# This haunt is like nothing I've ever seen before!



## Eric Striffler (May 6, 2006)

Here's part 1: 



Here's part 2: 




It kind of reminds me of Nightmare in New York City in the sense that it has GOOD actors and it's not just all about jumping out. There was alot of scary **** in Nightmare such as having to be split up and go through different parts alone, being forced to crawl through part of it, and stuff like that.
I'd love to check that one in the videos out for myself! 

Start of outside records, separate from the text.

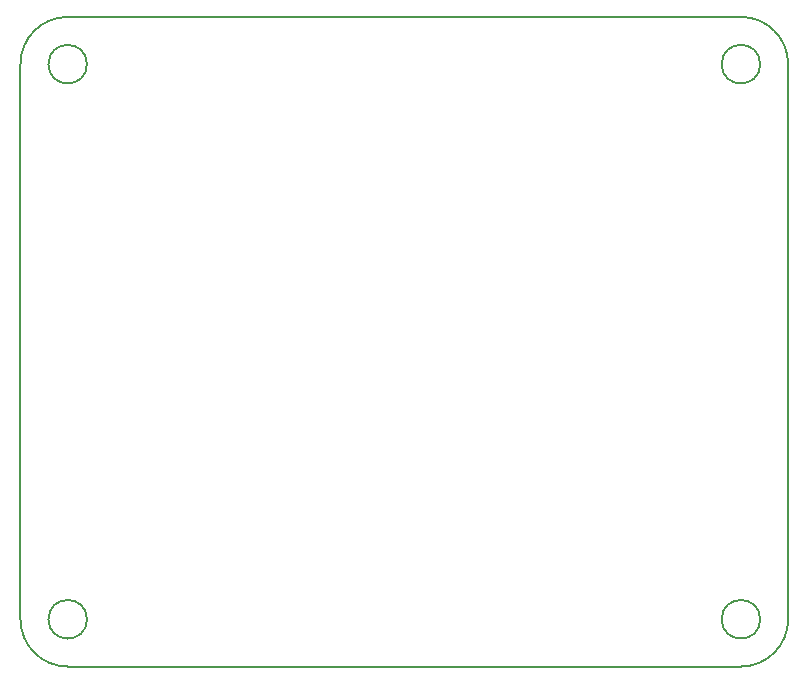
<source format=gm1>
G04 #@! TF.GenerationSoftware,KiCad,Pcbnew,5.0.0-fee4fd1~66~ubuntu16.04.1*
G04 #@! TF.CreationDate,2019-02-11T22:50:48-05:00*
G04 #@! TF.ProjectId,AIR_Control_Board,4149525F436F6E74726F6C5F426F6172,rev?*
G04 #@! TF.SameCoordinates,Original*
G04 #@! TF.FileFunction,Profile,NP*
%FSLAX46Y46*%
G04 Gerber Fmt 4.6, Leading zero omitted, Abs format (unit mm)*
G04 Created by KiCad (PCBNEW 5.0.0-fee4fd1~66~ubuntu16.04.1) date Mon Feb 11 22:50:48 2019*
%MOMM*%
%LPD*%
G01*
G04 APERTURE LIST*
%ADD10C,0.200000*%
G04 APERTURE END LIST*
D10*
X124016000Y-86868000D02*
G75*
G02X128016000Y-82868000I4000000J0D01*
G01*
X186647950Y-133868000D02*
G75*
G03X186647950Y-133868000I-1631950J0D01*
G01*
X129647950Y-86868000D02*
G75*
G03X129647950Y-86868000I-1631950J0D01*
G01*
X185016000Y-82868000D02*
G75*
G02X189016000Y-86868000I0J-4000000D01*
G01*
X186647950Y-86868000D02*
G75*
G03X186647950Y-86868000I-1631950J0D01*
G01*
X129647950Y-133868000D02*
G75*
G03X129647950Y-133868000I-1631950J0D01*
G01*
X185016000Y-82868000D02*
X128016000Y-82868000D01*
X185016000Y-137868000D02*
X128016000Y-137868000D01*
X124016000Y-86868000D02*
X124016000Y-133868000D01*
X189016000Y-133868000D02*
G75*
G02X185016000Y-137868000I-4000000J0D01*
G01*
X128016000Y-137868000D02*
G75*
G02X124016000Y-133868000I0J4000000D01*
G01*
X189016000Y-86868000D02*
X189016000Y-133868000D01*
M02*

</source>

I got those videos in a message on YouTube.
The person who made them sent them to me.
Apparently it's their haunt,
so if you want to talk to them you can message them I guess.


----------



## Nchaunting (Sep 13, 2007)

That was definantley a cool haunt..... Do you know where that one was at?


----------



## Eric Striffler (May 6, 2006)

I'm not sure! :O
I don't think it said it in the info!
I'll check again.


----------



## Eric Striffler (May 6, 2006)

Apparently the guy lives in Gloversville, NY.
I live in NY too, so I'm going to check Google maps and see how close he is. 
If he's not on this site, he should be!
It says he devotes most of his time to making that kickass haunt!


----------



## Eric Striffler (May 6, 2006)

Okay unfortunately he lives about 4 hours away upstate haha.


----------



## abrcrombe (Sep 18, 2007)

Wow that was really exciting! And the faces on the kids... priceless

Tell him to join our forum!


----------



## Sickie Ickie (Jun 20, 2006)

Just watched part 1. Pretty neat. Looks like they used my idea for the talking skull: http://corpsecounty.com/Yorick.htm 

When I did a small haunt for th epark district for the kids, we used to always have a guide lead them through to give the feeling of safety and know when to move on as a group. We used to also always place at the end something to ward off bad nightmares afterwards. Like one time we had a clown with a feather duster dust off the bad stuff off each kid and for good luck so teh spirits couldn't follow them. The parents loved that idea and we got a good name for that alone for several years.


----------



## Sickie Ickie (Jun 20, 2006)

are pt1 and pt 2 the same?


----------



## abrcrombe (Sep 18, 2007)

Pretty sure they aren't. 

The first link was a link to Part 2, and I just went to part 1 from the related picks in Youtube.


----------



## CreepyCanmore (Mar 27, 2007)

Good idea Sickie on the no nightmares thing. I'm big on keeping it scary but fun for the young ones. I might try that one out. And nice haunt, thanks for sharing it.


----------



## Eric Striffler (May 6, 2006)

Oh oops!
I messed up those links!
I'll fix that now.


----------



## kerryike (Oct 5, 2006)

*Awesome*

Wow! this was an awesome performance.

I am doing a haunted trail and was wondering...were the actors' voices amplified? It sounds as if they are. If so, does anyone know how to achieve this on a budget?


----------



## Eric Striffler (May 6, 2006)

I'm not sure about that video,
but the person at our entrance will have an amplified voice.
He'll have a wrieless headset hooked up to an amp right behind him.
I don't know how much it costs but we've got it haha.


----------